▶ _AIM OF THE EXERCISE_
List every line in the records that contains the word "Sports", copying each line in full.

-------- DATA SUPPLIED

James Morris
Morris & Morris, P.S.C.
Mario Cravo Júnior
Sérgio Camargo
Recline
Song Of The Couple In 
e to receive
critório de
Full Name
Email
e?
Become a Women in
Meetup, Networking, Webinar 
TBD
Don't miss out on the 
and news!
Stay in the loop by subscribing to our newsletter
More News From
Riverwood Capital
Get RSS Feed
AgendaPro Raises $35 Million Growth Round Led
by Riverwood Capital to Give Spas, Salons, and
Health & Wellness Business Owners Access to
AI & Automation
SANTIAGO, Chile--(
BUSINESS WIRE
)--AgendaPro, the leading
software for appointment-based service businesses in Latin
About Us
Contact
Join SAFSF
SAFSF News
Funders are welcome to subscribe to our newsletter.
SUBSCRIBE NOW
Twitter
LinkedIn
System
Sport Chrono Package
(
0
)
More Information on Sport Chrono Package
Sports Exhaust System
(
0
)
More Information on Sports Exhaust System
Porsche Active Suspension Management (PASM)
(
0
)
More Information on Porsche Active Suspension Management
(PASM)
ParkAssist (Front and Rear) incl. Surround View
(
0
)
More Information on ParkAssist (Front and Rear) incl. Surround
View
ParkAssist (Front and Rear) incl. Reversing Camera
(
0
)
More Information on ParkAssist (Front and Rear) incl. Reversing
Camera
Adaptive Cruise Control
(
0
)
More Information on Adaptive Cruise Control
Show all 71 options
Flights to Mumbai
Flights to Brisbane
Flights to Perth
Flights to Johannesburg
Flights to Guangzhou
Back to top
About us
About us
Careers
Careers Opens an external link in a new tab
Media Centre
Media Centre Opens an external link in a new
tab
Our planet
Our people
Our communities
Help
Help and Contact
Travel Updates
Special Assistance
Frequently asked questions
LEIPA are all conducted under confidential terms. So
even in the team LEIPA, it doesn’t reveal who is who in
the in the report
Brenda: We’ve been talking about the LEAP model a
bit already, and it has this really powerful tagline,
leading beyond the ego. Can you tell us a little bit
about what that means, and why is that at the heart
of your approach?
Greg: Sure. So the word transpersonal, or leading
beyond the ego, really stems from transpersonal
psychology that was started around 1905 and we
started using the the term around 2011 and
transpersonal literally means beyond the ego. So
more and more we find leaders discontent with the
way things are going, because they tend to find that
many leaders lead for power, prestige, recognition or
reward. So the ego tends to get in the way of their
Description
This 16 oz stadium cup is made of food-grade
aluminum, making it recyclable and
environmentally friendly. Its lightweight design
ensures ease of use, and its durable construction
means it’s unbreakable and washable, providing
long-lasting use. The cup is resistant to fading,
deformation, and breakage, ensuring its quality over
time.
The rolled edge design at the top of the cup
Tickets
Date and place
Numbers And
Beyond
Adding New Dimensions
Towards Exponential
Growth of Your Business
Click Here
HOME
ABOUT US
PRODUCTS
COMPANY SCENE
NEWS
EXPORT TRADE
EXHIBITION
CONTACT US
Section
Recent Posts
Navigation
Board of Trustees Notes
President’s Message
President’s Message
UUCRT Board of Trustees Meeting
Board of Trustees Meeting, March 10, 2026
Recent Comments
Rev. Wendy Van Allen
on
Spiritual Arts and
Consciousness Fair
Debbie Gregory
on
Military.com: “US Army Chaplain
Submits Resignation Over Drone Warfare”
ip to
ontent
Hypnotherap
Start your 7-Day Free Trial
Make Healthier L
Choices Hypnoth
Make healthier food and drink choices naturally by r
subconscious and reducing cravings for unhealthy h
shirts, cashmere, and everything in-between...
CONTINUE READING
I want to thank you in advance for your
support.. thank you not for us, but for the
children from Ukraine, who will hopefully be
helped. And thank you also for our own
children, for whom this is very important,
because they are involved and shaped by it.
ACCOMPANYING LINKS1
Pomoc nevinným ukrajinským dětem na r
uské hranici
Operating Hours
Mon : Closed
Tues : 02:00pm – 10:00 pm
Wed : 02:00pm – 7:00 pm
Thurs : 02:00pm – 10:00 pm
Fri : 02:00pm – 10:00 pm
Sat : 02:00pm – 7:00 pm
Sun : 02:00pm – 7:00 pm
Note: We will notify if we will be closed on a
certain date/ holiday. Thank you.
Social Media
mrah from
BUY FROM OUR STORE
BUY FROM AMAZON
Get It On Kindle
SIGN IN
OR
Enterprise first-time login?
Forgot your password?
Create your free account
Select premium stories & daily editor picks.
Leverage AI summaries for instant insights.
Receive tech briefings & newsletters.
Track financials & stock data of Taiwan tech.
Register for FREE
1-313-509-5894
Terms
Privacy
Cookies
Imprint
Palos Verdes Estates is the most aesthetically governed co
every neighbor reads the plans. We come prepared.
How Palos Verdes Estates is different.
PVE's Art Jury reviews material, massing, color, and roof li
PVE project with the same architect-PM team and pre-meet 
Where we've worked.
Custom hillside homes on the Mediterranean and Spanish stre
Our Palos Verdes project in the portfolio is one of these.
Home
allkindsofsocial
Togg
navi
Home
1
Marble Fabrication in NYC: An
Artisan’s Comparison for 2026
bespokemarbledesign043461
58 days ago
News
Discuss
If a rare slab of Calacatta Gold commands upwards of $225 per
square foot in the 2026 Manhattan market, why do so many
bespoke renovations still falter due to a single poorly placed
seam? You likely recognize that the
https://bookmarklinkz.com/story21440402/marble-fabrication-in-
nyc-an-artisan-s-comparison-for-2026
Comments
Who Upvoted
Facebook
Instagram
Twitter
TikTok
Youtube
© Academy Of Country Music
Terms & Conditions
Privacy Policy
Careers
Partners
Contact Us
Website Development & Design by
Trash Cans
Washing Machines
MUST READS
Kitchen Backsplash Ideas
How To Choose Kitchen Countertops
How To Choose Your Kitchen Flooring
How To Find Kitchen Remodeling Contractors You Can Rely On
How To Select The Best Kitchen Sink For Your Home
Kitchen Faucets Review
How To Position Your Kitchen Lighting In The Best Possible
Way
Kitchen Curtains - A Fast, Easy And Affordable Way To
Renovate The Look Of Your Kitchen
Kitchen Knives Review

----------------

▶ _FINISHED EXERCISE_
Sports Exhaust System
More Information on Sports Exhaust System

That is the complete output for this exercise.